The plot orbits around Pranesh (Dharmanna Kadur), aka Prani, whose ambition is to become a revenue officer. His journey is marked by societal ridicule for seeking education, and his unwavering determination even after marriage, and the constant struggle to accomplish his personal dreams despite societal pressures. The film delves into themes like astrology, superstitions, and the protagonist's resolute stance amidst societal norms.
Director: Lingaraj Uchchangi Durga
Cast: Dharmanna Kadur, Niriksha Rao, Nagendra Shah, and Usha Ravishankar
Each character, be it a father staunchly advocating superstitions, a high school graduate involved in village administration, or a sibling meandering despite holding a degree, contributes uniquely to the multifaceted depiction of the village. Through the protagonist's arc, Lingaraju subtly underscores the pivotal role of education in shaping one's destiny.
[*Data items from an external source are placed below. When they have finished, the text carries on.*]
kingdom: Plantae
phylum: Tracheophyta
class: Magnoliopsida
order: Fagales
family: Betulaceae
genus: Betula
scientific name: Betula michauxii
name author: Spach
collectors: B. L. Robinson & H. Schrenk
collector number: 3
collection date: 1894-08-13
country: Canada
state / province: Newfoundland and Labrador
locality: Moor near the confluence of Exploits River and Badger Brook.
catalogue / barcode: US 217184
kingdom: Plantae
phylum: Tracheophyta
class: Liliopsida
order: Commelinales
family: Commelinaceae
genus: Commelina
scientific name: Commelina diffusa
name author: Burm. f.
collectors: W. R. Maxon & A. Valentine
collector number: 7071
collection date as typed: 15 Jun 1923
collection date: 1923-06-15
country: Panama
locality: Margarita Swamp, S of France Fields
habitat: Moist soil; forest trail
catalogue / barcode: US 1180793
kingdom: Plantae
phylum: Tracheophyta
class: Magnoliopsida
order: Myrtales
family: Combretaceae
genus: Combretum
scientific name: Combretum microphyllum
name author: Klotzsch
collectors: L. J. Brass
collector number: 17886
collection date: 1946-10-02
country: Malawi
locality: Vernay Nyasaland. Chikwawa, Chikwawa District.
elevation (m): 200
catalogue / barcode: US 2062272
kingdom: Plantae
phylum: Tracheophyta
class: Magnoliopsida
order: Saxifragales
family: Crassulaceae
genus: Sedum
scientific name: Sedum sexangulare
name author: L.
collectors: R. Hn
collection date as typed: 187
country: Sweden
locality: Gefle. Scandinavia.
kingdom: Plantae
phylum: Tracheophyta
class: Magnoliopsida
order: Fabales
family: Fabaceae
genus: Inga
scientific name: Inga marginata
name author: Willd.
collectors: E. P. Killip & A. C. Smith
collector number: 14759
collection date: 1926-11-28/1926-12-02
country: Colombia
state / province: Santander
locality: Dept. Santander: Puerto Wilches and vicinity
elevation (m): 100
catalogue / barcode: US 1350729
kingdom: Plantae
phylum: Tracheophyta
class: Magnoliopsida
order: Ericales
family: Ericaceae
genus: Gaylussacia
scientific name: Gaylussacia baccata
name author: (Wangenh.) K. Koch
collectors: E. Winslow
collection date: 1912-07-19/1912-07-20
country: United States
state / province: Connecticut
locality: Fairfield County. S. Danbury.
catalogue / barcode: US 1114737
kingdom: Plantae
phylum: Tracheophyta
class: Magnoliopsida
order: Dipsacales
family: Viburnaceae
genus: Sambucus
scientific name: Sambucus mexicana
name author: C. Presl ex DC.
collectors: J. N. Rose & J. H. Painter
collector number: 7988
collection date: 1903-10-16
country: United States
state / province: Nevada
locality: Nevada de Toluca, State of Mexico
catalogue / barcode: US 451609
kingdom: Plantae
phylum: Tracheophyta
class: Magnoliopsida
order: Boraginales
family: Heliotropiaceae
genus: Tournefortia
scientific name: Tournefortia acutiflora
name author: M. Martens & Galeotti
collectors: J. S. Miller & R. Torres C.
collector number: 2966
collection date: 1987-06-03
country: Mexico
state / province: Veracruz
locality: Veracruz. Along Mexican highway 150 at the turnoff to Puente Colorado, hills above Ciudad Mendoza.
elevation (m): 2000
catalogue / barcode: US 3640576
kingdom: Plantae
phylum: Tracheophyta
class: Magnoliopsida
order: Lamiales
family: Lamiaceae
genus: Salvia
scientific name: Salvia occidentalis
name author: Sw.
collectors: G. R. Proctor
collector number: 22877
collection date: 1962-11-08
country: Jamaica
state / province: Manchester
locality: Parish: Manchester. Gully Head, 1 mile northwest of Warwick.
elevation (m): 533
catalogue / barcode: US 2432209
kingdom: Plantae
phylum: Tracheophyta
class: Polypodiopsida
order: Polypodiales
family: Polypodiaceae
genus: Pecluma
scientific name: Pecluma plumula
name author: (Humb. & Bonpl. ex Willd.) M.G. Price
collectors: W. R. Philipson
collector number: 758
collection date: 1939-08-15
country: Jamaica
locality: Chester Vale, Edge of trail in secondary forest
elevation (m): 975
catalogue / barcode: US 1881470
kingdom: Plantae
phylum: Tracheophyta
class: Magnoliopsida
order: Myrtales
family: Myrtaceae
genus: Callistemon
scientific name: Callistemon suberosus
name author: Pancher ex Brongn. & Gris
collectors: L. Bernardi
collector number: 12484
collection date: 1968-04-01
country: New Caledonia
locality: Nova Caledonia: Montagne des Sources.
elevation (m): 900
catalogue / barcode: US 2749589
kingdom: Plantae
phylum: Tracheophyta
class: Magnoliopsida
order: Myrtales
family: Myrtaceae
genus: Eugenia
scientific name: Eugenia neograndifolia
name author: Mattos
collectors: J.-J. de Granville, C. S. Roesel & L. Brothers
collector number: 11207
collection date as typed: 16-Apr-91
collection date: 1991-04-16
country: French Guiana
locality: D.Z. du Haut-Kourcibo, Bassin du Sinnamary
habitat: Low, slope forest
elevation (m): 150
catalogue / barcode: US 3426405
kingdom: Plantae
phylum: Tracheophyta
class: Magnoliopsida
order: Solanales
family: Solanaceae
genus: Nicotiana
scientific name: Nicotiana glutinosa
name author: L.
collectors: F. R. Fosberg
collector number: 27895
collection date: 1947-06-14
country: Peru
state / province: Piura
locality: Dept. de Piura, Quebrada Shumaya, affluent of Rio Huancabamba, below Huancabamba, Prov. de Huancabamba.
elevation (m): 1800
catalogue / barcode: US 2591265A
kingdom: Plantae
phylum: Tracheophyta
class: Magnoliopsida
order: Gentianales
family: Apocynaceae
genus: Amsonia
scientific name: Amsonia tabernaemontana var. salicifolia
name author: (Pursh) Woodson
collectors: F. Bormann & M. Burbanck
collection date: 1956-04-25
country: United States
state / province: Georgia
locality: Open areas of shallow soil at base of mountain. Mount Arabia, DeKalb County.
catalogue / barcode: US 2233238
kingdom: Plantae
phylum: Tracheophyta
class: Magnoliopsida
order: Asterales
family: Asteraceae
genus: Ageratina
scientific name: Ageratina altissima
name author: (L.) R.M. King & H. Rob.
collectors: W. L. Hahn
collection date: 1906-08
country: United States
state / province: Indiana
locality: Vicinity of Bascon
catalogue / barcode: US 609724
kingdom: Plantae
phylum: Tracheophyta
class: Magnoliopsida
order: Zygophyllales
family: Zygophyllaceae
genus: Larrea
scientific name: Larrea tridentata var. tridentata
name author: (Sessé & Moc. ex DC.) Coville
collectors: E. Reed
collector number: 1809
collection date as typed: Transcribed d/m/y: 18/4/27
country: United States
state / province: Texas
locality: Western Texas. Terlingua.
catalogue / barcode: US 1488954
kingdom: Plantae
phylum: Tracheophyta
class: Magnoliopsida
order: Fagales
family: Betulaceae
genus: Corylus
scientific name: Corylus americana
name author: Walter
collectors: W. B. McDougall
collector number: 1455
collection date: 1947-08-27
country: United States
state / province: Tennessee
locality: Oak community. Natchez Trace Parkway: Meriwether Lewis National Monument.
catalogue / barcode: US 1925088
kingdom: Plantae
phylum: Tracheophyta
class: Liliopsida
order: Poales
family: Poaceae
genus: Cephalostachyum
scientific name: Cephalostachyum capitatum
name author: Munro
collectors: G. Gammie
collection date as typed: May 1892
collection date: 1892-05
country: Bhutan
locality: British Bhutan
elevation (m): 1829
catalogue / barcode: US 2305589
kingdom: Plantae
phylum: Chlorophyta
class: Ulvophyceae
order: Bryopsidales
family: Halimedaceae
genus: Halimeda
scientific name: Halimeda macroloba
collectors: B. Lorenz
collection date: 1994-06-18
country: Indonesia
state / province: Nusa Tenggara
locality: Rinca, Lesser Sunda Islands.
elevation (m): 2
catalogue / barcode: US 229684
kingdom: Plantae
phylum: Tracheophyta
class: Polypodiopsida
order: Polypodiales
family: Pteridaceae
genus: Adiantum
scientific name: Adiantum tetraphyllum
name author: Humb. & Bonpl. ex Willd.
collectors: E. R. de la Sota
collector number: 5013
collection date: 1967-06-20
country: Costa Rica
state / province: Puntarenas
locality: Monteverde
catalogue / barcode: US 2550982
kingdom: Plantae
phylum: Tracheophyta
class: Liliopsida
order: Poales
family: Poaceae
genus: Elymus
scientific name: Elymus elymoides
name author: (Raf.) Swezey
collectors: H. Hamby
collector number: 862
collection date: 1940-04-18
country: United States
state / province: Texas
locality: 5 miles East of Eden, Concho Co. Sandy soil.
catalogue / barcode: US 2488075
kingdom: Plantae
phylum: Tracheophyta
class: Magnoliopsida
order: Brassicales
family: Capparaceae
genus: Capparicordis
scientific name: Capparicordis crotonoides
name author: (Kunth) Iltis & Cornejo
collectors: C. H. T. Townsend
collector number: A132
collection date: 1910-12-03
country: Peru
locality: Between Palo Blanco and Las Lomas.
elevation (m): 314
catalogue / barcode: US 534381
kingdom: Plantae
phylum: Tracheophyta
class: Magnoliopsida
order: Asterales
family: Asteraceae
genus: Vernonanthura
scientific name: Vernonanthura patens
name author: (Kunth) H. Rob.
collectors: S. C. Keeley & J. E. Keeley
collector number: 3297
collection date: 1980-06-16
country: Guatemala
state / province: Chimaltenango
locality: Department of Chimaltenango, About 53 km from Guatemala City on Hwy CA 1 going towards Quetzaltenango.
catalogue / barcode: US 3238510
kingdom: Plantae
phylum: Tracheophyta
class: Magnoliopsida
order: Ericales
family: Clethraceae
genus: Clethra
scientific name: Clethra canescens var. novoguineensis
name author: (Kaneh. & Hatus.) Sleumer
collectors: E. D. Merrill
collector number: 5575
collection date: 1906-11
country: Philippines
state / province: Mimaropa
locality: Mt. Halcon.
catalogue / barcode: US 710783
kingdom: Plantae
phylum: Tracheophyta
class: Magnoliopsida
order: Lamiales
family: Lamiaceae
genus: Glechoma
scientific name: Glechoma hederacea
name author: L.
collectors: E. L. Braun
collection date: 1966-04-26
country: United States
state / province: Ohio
In life, some folks chase wealth and success without breaking a sweat, and others don’t mind sacrificing things and working hard. The director showcases both sides in an entertaining way.
Siddharamu (Nagendra Shah) weaves astrology into every aspect of life, standing as a voluntary ascetic, showcasing both indifference towards his son and immense unconditional love. Pranesh, the embodiment of a life in rebellion against his father's beliefs, emerges as the epitome of life itself. His smart and unconventional mind stands out even if his knowledge is too much for the villagers.
The movie mixes humour into Pranesh's exams and job as a Tahsildar. His wedding, among other things, shows how he sticks to being kind despite people not liking him.
From a neglected boy to a thinker challenging norms, the directors show a lot of smarts in this funny story. While making us laugh, the movie also shows how people act, with characters that are a bit over the top but still important.
Dharmanna Kadur, specifically known for his comedic roles, exhibits the ability to charm audiences as a versatile actor. He showcases his innate talent, and is well handled by the director, who provides each character with fair screen time. Niriksha Rao, who played the heroine is a talented debutante with lots of potential to grow. Performances by Nagendra Shah, Krishna Murthy Kavutaru, Srinivasagouda, Usha Ravishankar, Mahantesh Hiremath, and others complement the film, accompanied by Vishnu Prasad's cinematography, and Akshay Rishab's music.
There is a flip side to Rajayoga too. The movie starts strong but ends up feeling repetitive. It takes a while for the story to take a surprising turn. The film's second half carries the most weight and concludes on an emotional note.
Portraying exceptional sacrifice and intelligence rising above ridicule, the film brilliantly unravels the underlying selfishness of people amidst familial and societal criticisms.